By Peter Saunders
Toronto’s Exhibition Place, a publicly owned mixed-use district, is home to Canada’s largest entertainment complex and plays host to a wide range of trade shows, sports, special events, conferences, conventions, consumer shows and meetings, attracting more than 5.5 million visitors per year. Navigating the 78-ha (192-acre) site can be challenging, as these disparate events are held in different facilities at various times of the year, with different parking lots allotted for arriving vehicles. Few repeat visits are ever the same.

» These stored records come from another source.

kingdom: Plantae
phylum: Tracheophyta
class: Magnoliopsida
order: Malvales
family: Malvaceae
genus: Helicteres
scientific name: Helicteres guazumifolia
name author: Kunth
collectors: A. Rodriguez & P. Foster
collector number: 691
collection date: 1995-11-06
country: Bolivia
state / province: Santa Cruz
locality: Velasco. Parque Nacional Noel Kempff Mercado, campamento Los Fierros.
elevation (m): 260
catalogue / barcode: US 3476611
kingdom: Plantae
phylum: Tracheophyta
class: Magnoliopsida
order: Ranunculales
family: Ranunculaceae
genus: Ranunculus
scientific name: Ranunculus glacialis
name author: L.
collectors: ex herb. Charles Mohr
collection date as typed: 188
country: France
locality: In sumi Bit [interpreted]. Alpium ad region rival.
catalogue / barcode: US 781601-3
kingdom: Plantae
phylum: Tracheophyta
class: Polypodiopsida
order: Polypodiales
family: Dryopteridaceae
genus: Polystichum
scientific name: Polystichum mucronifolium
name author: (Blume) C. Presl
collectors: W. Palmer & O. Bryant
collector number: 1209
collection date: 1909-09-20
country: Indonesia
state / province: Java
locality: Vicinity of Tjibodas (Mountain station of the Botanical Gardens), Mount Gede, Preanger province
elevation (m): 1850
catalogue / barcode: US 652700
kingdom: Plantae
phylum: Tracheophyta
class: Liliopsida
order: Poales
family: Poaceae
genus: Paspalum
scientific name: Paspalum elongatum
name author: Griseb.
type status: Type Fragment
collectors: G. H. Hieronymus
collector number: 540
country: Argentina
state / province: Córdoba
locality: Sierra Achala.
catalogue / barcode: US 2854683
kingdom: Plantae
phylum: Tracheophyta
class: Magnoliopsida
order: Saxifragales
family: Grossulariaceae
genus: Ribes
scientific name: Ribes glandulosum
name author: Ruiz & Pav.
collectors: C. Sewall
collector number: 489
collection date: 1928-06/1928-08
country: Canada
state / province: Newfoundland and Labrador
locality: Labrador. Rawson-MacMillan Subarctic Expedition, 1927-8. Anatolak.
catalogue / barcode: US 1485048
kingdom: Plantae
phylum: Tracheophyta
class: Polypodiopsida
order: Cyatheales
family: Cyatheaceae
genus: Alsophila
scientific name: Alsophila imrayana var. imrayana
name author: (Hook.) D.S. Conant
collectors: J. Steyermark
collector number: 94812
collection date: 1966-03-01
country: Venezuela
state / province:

Given the facilities’ events and functions change daily, Exhibition Place requires a wayfinding system that can dynamically manage and route its vehicular and pedestrian traffic on an as-needed basis. With this need in mind, local environmental graphic design (EGD) firm Entro recently developed a series of digital pylons to replace older static signs throughout the site.
The project began in 2014, when the management of Exhibition Place and of Maple Leaf Sports & Entertainment (MLSE)—owner of the Toronto Football Club (FC) and Marlies, which play soccer and hockey at Exhibition Place’s Bank of Montreal (BMO) Field and Ricoh Coliseum, respectively—approached Entro to discuss the possibility of digital directional signs. As the site’s largest non-exhibition tenant, MLSE was interested not only in promoting its teams’ home games, but also in helping to prevent visitors’ frustration with finding parking spots.
“Exhibition Place has many parking spaces that sit empty for much of the year, only to fill up quickly when there’s a big game,” explains Aleks Bozovic, design director for Entro. “There are also a number of different entrances and exits, so it’s easy for people to end up driving around a lot more than they would like.”
At the time, some directional information was provided with large vinyl overlays in painted steel frames on concrete pedestals, which were movable only by forklift. Changing their temporary messages was only possible by swapping out the vinyl graphics, which took a lot of work compared to updating a digital screen. It was also unclear which sign positions were optimal for the area.
“Working with Exhibition Place staff, we undertook an extensive planning study for the site’s walking and driving paths,” says Bozovic. “The staff had first-hand knowledge of all of the ins and outs, including where traffic would cause bottlenecks and which events would bring visitors to which corners of the property.”